---------- Dataset entries

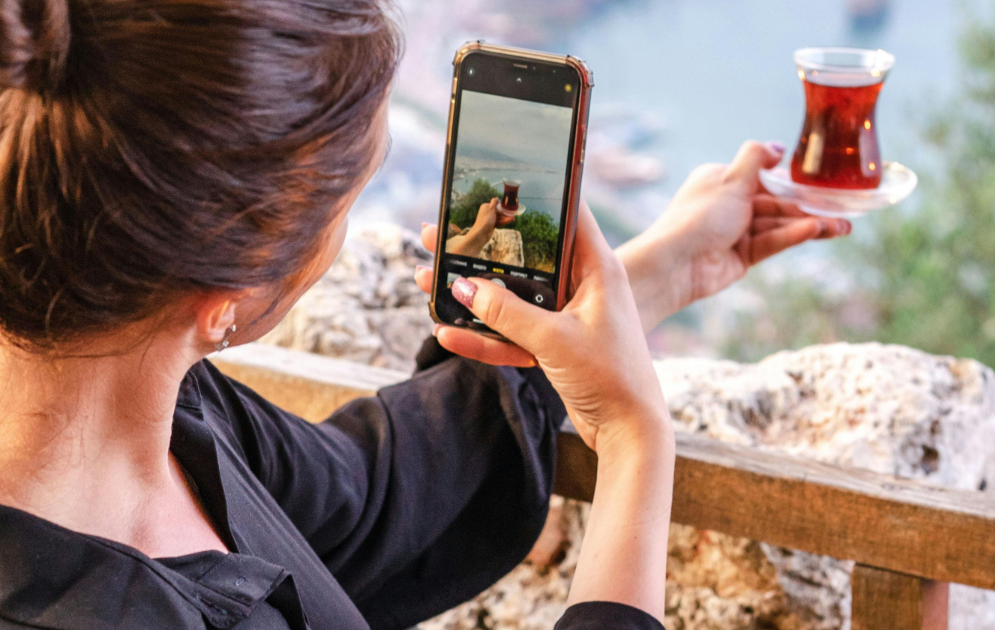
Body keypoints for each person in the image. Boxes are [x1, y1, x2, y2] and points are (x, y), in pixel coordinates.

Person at [0, 0, 852, 628]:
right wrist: (634, 440)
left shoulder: (157, 399)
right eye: (341, 212)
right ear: (231, 298)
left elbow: (369, 499)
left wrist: (663, 270)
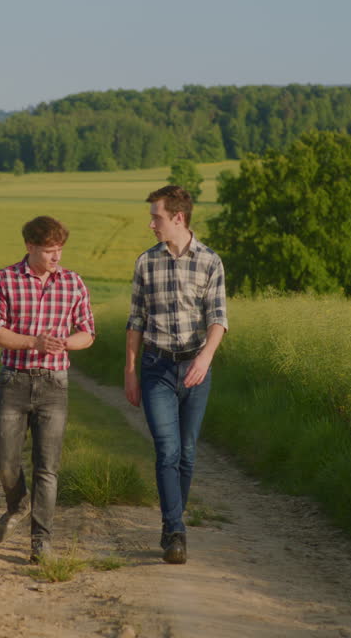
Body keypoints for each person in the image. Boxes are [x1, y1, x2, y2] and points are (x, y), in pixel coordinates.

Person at [0, 215, 95, 563]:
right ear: (30, 247)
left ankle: (41, 542)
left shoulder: (73, 283)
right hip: (14, 381)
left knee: (48, 466)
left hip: (54, 385)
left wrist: (65, 343)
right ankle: (18, 504)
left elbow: (88, 332)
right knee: (4, 460)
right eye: (48, 251)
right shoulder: (5, 279)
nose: (56, 257)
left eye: (59, 250)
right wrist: (34, 342)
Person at [124, 185, 228, 565]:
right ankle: (175, 530)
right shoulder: (145, 263)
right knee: (166, 450)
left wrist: (205, 359)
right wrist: (130, 370)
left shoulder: (210, 262)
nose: (151, 223)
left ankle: (173, 521)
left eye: (157, 217)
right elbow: (135, 320)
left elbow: (218, 319)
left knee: (186, 453)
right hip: (157, 368)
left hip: (196, 369)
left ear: (178, 218)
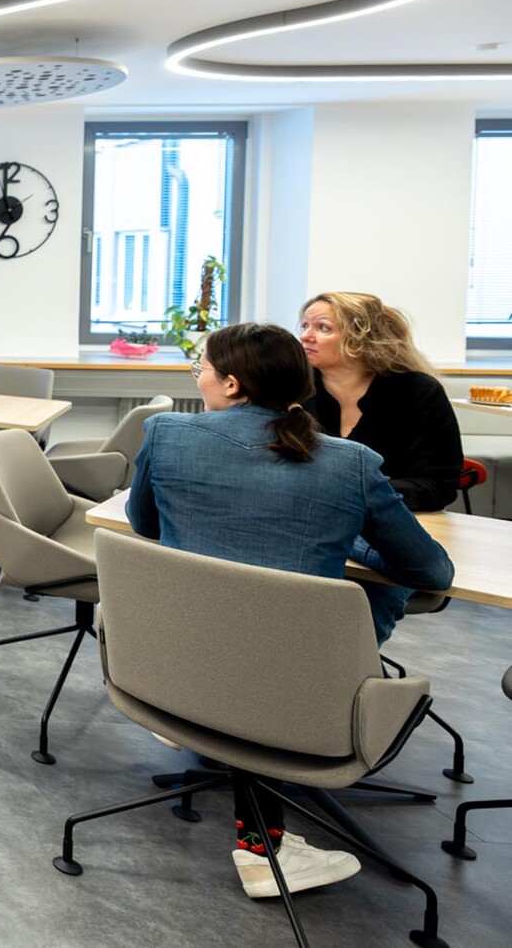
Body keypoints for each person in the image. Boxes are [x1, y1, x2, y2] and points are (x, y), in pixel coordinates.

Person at [126, 322, 453, 902]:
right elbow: (431, 573)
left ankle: (260, 831)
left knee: (249, 630)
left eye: (201, 369)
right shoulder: (350, 463)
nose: (198, 378)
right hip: (294, 688)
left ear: (231, 383)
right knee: (355, 605)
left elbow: (146, 523)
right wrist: (350, 537)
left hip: (172, 665)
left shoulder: (166, 434)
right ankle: (262, 846)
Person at [298, 291, 463, 511]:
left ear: (360, 339)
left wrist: (353, 496)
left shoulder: (418, 391)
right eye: (305, 326)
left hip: (396, 518)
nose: (306, 336)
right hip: (310, 516)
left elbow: (437, 485)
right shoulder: (292, 390)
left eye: (323, 328)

--------------------

> _Try it_: Print precisely the lines from the one with "left eye: (201, 369)" through the end of the data above, adding nothing.

> _Worked solution_:
left eye: (201, 369)
right shoulder: (350, 463)
nose: (198, 378)
right hip: (294, 688)
left ear: (231, 383)
right knee: (355, 605)
left elbow: (146, 523)
right wrist: (350, 537)
left hip: (172, 665)
left shoulder: (166, 434)
right ankle: (262, 846)
Person at [298, 291, 463, 511]:
left ear: (360, 339)
left wrist: (353, 496)
left shoulder: (418, 391)
right eye: (305, 326)
left hip: (396, 518)
nose: (306, 336)
right hip: (310, 516)
left elbow: (437, 485)
right shoulder: (292, 390)
left eye: (323, 328)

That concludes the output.